3) The only good way I know of to generate good source-level diagnostics (which should include source ranges, etc) is to point back to an AST node (Expr*, Decl*, etc) that it came from. This mapping is obviously highly frontend-specific, and the lifetime issues managing this are also interesting. I don’t know how this would be expressed in LLVM IR.
4) In terms of layering of the library stack, Clang should depend on LLVM, and LLVM IR is intentionally very low in the stack.
5) Almost all clients of this data structure would be source-language specific (keep in mind that the type system and operations are all language specific) so there would be little reuse anyway. You’re right that you’d be able to reuse things like “class BasicBlock”, but that isn’t where the complexity is: things like ilist already do the interesting stuff for it, and is shared.
When thinking about this, it is important to consider the specific clients that you’d want to support. Even things like the -Wunreachable diagnostic in clang is totally language specific (what kind of crazy language defaults variables to being uninitialized memory in the first place??). The most interesting diagnostics in this space that Clang (and the static analyzer) want to reason about tend to be language specific as well (e.g. the objc retain/release checker).

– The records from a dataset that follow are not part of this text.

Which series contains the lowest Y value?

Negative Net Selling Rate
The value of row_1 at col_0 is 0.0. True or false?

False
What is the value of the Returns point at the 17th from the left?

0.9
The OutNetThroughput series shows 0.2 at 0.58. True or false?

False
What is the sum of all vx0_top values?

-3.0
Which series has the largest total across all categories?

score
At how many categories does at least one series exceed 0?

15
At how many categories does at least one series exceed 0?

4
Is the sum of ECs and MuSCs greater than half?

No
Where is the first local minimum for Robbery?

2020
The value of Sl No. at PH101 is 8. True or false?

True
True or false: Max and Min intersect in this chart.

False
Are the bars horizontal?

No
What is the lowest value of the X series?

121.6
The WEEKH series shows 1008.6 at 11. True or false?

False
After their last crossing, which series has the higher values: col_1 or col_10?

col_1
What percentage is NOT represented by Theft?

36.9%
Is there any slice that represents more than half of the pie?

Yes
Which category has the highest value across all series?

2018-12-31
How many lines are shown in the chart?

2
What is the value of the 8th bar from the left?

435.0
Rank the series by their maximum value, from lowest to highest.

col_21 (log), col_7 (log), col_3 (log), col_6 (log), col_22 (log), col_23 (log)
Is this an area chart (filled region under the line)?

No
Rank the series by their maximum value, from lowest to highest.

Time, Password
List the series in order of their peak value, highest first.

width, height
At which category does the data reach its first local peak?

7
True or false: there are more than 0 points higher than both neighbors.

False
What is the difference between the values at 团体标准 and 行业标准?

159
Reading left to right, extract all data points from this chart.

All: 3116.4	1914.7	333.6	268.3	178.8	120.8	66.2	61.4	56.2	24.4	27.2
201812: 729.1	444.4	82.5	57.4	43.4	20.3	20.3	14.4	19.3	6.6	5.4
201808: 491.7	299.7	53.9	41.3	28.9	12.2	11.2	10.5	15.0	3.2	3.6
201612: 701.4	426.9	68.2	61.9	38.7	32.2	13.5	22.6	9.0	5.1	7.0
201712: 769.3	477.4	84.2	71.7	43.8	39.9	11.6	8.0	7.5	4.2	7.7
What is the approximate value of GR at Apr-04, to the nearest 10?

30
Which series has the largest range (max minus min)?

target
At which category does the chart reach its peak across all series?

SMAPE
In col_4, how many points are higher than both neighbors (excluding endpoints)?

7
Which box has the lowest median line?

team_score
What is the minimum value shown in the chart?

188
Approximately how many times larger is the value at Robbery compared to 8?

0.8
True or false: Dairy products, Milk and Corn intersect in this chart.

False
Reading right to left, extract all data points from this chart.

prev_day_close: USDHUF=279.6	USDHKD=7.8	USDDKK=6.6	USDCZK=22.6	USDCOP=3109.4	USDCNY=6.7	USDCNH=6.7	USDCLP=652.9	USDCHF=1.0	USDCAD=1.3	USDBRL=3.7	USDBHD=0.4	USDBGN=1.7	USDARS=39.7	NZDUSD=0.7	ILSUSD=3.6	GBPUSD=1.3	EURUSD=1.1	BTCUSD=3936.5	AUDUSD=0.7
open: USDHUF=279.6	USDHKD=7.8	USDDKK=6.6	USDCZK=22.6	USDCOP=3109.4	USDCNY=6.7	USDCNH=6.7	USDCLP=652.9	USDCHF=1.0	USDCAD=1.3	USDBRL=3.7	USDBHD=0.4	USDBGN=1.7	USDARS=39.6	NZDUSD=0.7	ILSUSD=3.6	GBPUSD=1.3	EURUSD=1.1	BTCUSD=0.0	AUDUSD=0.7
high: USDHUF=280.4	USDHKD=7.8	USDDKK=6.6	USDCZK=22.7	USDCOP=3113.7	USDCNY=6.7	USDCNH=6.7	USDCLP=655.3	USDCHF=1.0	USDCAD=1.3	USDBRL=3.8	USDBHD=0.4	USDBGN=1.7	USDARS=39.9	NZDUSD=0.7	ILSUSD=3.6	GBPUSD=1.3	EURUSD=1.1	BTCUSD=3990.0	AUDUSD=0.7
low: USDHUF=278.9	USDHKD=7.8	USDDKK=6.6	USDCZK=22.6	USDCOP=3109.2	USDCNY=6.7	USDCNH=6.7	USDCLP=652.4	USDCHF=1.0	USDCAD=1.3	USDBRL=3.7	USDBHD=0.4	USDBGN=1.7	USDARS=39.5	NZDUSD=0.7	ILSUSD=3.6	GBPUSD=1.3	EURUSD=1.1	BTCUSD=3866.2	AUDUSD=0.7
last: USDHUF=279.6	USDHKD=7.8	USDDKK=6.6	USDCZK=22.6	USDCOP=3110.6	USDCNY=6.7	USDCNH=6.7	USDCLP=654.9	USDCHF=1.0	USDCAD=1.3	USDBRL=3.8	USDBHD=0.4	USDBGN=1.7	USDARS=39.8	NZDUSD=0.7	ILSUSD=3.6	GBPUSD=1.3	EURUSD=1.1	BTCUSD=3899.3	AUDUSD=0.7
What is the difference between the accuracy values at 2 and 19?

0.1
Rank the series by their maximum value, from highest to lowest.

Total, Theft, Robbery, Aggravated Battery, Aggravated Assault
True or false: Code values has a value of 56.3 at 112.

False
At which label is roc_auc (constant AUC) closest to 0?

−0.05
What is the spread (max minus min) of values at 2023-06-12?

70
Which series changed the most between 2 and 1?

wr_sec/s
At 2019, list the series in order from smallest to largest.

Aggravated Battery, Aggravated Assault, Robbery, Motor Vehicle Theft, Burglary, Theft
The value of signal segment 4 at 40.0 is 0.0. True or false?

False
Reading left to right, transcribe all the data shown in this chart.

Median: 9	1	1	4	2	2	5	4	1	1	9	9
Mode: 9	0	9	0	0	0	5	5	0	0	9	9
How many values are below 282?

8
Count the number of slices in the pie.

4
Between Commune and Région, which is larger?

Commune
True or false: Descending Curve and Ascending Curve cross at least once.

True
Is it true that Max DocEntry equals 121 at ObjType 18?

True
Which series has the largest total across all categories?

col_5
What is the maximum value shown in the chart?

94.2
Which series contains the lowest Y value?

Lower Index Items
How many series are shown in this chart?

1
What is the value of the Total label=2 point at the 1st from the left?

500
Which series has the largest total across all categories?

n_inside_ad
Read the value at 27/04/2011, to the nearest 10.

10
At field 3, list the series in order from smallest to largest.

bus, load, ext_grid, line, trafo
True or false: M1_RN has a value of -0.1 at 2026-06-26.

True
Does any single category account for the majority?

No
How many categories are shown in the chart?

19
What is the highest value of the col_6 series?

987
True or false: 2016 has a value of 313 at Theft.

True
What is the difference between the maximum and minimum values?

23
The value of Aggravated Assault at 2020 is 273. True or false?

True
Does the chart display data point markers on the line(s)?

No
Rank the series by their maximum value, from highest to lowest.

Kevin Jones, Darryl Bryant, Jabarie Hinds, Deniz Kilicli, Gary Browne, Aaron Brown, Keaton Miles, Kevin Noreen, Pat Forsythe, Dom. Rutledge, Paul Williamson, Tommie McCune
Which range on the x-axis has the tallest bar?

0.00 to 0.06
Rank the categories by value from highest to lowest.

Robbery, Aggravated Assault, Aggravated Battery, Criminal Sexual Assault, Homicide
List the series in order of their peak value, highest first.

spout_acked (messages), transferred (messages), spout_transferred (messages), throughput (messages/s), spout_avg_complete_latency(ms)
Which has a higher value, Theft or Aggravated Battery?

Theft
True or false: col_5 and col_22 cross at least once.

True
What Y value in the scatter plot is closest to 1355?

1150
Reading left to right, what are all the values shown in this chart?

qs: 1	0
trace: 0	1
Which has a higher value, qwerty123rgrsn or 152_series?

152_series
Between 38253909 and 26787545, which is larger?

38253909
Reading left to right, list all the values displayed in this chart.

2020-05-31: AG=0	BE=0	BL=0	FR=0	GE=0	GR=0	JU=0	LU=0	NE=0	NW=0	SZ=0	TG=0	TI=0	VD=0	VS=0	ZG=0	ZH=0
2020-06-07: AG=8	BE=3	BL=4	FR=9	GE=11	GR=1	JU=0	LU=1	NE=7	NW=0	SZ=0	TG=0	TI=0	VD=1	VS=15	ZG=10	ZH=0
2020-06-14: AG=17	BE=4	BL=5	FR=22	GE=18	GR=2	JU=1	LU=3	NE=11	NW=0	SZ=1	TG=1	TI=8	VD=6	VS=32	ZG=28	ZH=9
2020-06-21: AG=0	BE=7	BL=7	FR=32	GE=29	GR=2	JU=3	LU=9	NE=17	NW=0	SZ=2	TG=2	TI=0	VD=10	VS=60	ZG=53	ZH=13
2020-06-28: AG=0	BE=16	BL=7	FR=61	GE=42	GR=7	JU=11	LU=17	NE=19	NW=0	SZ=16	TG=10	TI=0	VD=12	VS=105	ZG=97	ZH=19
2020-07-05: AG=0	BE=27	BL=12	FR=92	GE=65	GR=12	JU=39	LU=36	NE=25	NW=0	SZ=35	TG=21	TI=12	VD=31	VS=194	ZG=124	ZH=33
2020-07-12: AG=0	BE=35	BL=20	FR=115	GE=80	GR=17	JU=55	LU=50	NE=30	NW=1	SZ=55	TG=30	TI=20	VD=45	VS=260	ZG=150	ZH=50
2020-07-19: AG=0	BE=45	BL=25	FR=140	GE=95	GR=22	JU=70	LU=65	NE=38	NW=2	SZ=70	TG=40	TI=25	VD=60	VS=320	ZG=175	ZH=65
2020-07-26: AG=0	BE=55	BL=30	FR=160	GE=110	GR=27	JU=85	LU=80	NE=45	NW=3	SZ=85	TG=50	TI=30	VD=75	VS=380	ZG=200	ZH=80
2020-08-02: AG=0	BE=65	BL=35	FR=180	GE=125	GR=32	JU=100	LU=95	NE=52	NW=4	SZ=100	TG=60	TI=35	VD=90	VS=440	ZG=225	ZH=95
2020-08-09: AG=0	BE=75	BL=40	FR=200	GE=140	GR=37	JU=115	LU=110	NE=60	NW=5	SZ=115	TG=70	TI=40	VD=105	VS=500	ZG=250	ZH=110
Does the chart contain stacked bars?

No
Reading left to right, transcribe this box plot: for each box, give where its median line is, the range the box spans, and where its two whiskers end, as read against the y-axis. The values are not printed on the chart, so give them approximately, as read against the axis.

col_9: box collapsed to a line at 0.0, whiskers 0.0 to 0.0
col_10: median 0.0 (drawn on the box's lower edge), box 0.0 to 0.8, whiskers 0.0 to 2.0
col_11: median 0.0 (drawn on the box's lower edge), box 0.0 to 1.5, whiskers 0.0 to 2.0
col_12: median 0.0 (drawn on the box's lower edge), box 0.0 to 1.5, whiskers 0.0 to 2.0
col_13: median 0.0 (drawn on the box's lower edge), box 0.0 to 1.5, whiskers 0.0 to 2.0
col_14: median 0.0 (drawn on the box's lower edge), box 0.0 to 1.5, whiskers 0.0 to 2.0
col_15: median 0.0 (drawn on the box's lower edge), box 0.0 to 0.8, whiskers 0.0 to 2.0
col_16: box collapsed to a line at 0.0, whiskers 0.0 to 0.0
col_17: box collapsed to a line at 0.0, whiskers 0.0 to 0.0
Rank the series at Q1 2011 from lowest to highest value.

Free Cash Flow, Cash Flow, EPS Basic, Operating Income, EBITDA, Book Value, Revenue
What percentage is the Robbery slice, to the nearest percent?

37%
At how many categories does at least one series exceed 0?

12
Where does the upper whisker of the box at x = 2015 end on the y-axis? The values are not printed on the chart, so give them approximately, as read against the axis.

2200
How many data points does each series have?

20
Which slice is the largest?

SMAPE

While it is obvious that the typestate engine for a checker like a nil dereference check can be shared, this is true regardless of the IR. These sorts of state machines are quite simple, the complexity is in the analyses they depend on (e.g. alias analysis, which is pretty language specific) and in the code that deals with each kind of AST node/IR operation.
I’ve heard many proposed approaches to encode source level information in IR, but they all have major disadvantages, which is why none of them have been successful. That said, it could be that you have a specific approach in mind that I haven’t envisioned. What are you thinking of?